SOURCE =
_____

CHAPTER 15
A DAY’S OUTING
IN MID-OCTOBER 1863 Ulysses S. Grant took command of the Military Division of Mississippi and fired Gen. William Rosencrans. He personally came to Chattanooga to assume overall command of the besieged Union army there. His arrival sent a shudder all the way down to Atlanta. The master of mass warfare surveyed the Confederate foe. The rebels were dug so deeply into the natural and man-made rises in the earth overlooking Chattanooga that anything short of a volcanic eruption would not shake them from their position. Grant was not a particularly imaginative strategist. He believed in increasing the weight of the army he brought to bear upon the enemy’s defenses until they snapped like an overburdened shelf. He plotted the eruption of men he would need to overflow the landscape. He promoted his friend and protégé Gen. William Tecumseh Sherman to command of the Army of the Tennessee and brought his new force up to help the Army of the Cumberland’s new commander, Gen. George Thomas, in breaking out of Chattanooga. While Grant amassed the armed weight he needed for almost two months, the warring sides engaged in artillery shooting matches, lines of men shifted, and sharpshooters took out any poor skirmisher who dared show his head. The picket lines were close enough for soldiers to converse about their shared misery as Confederate and Union soldiers mostly left off shooting and kept one another company.
A month later, at the front on November 20, A. J. Neal reassured his parents, “Prospects continue dull.” With the armies likely to camp in position for the winter, he told his mother he hoped soon to receive a ten-day furlough and eagerly looked forward to a Christmastime reunion with his family in their big brick mansion on Washington Street. Delighted, the Neals shared their son’s encouraging letters with their neighbors. That undoubtedly sparked an idea that quickly took root in the Clayton household. War still held a fascination for citizens; they recalled the glory and pageantry attending Atlanta companies each time they departed from the car shed. Their much-missed sons and brothers wrote of victories or, if pushed back, stable fronts and readiness for tomorrow’s battles. The upbeat reporting in the newspapers and encouraging rumors in some circles heartened diehard Confederate supporters.

_____

REQUEST A = Translate this sentence from the chapter on Grant at Chattanooga into Spanish: "Grant was not a particularly imaginative strategist."
REQUEST B = In the records, take the part that opens with the line containing "Page size: 1654x1241." and closes with the line containing "text_box Quiet State [1062, 1072, 1379, 1158]". Rewrite it with "enclosing box" in place of "bounding box", leaving everything else unchanged, and give only that part.

_____

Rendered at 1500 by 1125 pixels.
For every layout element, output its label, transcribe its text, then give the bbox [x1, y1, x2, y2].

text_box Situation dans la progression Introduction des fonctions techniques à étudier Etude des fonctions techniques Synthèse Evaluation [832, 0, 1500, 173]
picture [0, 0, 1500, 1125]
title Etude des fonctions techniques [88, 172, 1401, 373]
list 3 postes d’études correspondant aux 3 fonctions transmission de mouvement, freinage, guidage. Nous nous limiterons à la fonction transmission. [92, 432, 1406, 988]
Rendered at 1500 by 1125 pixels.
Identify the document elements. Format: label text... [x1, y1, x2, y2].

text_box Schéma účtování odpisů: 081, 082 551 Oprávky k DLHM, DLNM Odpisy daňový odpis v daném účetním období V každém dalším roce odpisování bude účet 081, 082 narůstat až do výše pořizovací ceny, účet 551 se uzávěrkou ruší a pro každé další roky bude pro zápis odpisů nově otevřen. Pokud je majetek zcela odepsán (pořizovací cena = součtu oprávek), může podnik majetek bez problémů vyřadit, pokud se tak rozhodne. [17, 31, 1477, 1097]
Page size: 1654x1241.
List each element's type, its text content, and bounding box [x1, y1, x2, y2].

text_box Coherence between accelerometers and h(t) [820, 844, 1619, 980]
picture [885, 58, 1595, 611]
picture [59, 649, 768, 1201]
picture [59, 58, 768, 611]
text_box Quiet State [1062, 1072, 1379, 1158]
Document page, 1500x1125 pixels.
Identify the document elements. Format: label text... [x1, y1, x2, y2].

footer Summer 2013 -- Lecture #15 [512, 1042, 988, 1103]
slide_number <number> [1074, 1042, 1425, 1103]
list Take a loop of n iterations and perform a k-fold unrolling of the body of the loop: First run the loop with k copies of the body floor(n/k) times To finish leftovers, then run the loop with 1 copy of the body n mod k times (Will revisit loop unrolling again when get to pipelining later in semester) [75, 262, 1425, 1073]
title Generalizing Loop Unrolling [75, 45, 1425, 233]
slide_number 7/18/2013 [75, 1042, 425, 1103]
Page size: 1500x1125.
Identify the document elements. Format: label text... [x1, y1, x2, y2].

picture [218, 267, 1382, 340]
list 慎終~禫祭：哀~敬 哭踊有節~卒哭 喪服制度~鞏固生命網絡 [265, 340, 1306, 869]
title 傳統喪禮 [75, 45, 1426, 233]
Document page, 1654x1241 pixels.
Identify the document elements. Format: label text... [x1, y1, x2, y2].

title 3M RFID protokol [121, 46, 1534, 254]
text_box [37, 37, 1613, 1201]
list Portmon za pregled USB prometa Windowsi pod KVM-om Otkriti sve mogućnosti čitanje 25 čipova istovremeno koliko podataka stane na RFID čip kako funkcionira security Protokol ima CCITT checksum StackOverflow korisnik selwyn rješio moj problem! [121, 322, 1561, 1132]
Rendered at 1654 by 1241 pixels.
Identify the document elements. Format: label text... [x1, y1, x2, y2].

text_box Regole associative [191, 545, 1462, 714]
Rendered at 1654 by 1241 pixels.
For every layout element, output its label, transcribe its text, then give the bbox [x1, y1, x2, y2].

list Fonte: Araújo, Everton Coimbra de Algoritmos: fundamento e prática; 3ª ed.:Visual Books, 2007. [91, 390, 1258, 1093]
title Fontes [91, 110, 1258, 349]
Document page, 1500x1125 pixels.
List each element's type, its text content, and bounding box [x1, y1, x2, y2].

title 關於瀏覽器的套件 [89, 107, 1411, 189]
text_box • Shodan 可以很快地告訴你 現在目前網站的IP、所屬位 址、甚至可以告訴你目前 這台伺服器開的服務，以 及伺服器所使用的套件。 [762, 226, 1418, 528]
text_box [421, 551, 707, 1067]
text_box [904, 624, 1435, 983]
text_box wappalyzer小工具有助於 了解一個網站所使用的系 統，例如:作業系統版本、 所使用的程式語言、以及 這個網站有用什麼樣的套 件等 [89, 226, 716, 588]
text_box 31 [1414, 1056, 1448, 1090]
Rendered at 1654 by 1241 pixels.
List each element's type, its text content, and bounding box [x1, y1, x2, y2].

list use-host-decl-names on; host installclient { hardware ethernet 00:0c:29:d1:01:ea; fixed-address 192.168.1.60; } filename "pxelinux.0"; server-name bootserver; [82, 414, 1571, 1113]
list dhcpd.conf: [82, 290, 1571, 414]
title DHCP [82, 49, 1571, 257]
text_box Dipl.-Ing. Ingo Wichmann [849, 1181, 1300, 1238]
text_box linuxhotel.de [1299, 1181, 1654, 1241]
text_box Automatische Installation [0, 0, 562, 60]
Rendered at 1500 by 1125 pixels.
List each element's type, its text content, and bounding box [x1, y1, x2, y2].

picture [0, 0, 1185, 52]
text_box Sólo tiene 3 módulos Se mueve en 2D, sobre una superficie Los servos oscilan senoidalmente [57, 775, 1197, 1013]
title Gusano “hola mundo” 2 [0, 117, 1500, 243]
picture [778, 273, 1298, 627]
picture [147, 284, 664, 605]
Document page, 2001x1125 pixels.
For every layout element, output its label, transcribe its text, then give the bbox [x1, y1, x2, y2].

_____

WRITTEN RESPONSE A = Grant no era un estratega particularmente imaginativo.

WRITTEN RESPONSE B =
Page size: 1654x1241.
List each element's type, its text content, and enclosing box [x1, y1, x2, y2].

text_box Coherence between accelerometers and h(t) [820, 844, 1619, 980]
picture [885, 58, 1595, 611]
picture [59, 649, 768, 1201]
picture [59, 58, 768, 611]
text_box Quiet State [1062, 1072, 1379, 1158]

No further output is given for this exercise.